9 August 2025

Illegal Military Occupation

A military occupation, in international law, is a temporary state of affairs governed by the laws of war, specifically the 1907 Hague Regulations and the 1949 Fourth Geneva Convention. As defined in Article 42 of the Hague Regulations, a territory is considered occupied "when it is actually placed under the authority of the hostile army." The fundamental principle of a lawful occupation is that it is temporary and does not grant the occupying power sovereignty over the territory. The occupying power is a custodian, obligated to administer the territory for the benefit of the local populace, protect their rights, and refrain from changing the demographic or legal status of the land.

An occupation becomes illegal when it violates these foundational principles or is a result of an illegal act of aggression. International legal consensus, supported by numerous UN resolutions and recent advisory opinions from the International Court of Justice (ICJ), holds that the long-term nature of Israel's presence in the Palestinian territories, which has now lasted for decades, and its associated policies have transformed it into an illegal occupation. Key violations cited include the transfer of its own civilian population into the occupied territory (settlements), the exploitation of natural resources, and measures that systematically alter the demographic composition of the land. These actions are seen as a form of de facto annexation, a practice strictly prohibited under international law.

A critical pillar of international law, enshrined in the UN Charter, is the right to self-determination. This is the right of a people to freely determine their political status and pursue their economic, social, and cultural development without external interference. The UN General Assembly's 1960 "Declaration on the Granting of Independence to Colonial Countries and Peoples" further affirmed that alien subjugation and foreign occupation constitute a denial of fundamental human rights. In the context of a military occupation, the right to self-determination for the occupied people remains inalienable. Conversely, an occupying power, which does not hold sovereignty over the territory, cannot claim a right to self-determination within that occupied land. The purpose of occupation is to maintain order until a political solution is reached, not to establish a new sovereign entity or displace the existing population.

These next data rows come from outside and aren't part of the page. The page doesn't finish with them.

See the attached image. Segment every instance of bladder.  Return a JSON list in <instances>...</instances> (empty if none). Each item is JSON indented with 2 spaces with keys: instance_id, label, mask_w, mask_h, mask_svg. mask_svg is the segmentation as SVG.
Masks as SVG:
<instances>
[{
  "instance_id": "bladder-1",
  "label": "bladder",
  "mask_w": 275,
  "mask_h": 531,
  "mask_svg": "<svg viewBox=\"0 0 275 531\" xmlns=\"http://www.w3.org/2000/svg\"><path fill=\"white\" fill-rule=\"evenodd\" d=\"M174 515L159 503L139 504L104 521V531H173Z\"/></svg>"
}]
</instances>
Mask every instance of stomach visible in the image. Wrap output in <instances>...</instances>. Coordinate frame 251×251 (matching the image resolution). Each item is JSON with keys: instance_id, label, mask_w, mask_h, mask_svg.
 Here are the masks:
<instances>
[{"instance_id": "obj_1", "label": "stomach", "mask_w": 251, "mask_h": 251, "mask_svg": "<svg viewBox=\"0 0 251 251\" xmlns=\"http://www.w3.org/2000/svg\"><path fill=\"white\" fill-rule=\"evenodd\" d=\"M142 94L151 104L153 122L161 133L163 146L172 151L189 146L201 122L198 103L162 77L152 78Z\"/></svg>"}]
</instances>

The ICJ and other international bodies have consistently found that Israel's policies in the Occupied Palestinian Territories have violated the right of the Palestinian people to self-determination. The establishment and expansion of settlements, the construction of the separation barrier, and the fragmentation of Palestinian lands are all seen as direct impediments to the creation of a contiguous and viable state. By contrast, Israel's government has argued that the territories are not "occupied" but rather "disputed," and that the Fourth Geneva Convention does not apply. This position, however, has been overwhelmingly rejected by the international community. Therefore, under the framework of international law, the occupying power has no right to alter the territory's status or to use its control as a means of establishing its own claims to the land, as this would violate the core principles of occupation and the fundamental right to self-determination of the occupied populace.